## Aim
Retype the lines of text in each of the records below word for word, leaving out the pictures.

## Material for this task
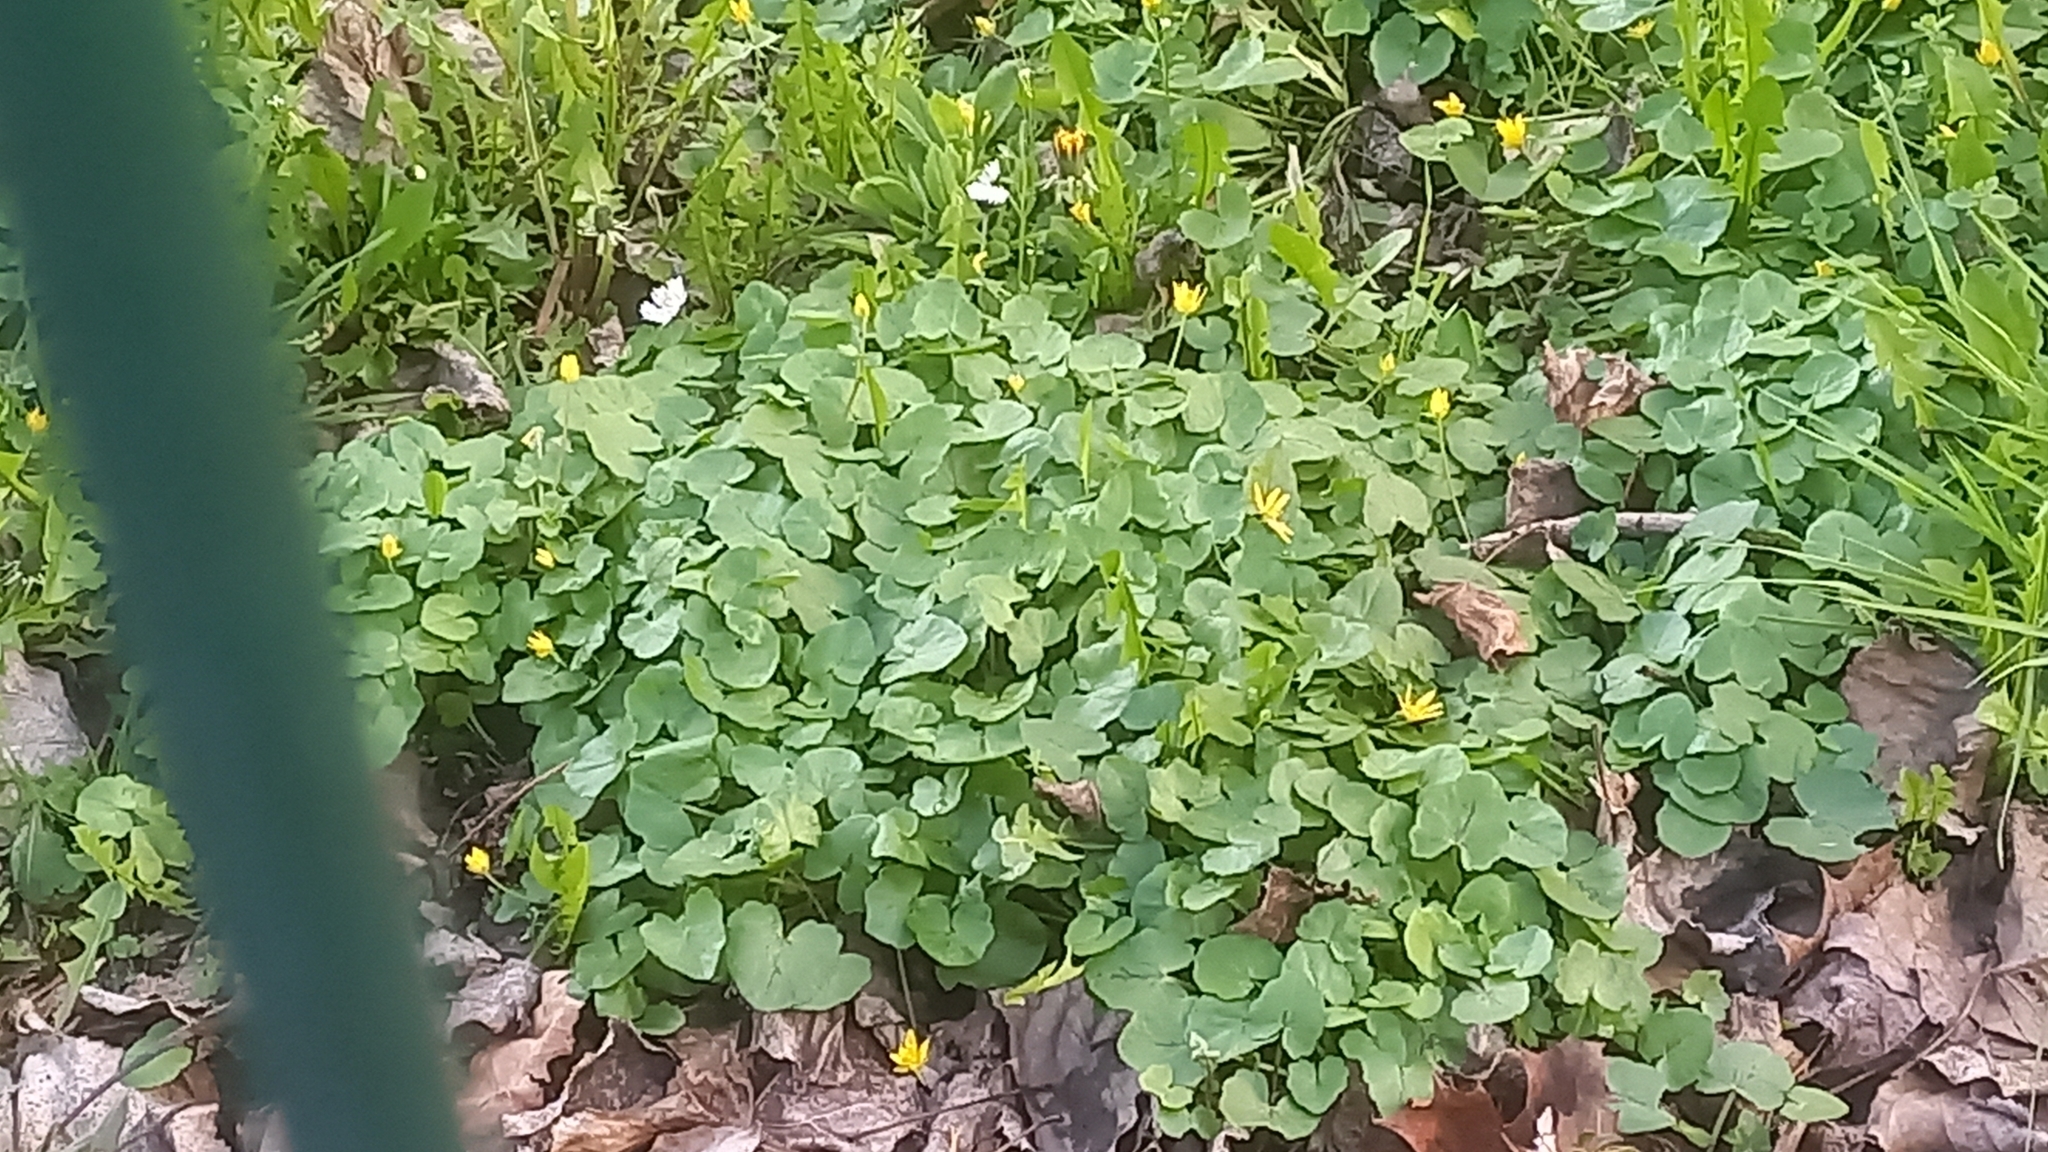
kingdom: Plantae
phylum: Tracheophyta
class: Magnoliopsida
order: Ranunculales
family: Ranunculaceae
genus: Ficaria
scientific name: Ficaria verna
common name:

## Written solution
kingdom: Plantae
phylum: Tracheophyta
class: Magnoliopsida
order: Ranunculales
family: Ranunculaceae
genus: Ficaria
scientific name: Ficaria verna
common name:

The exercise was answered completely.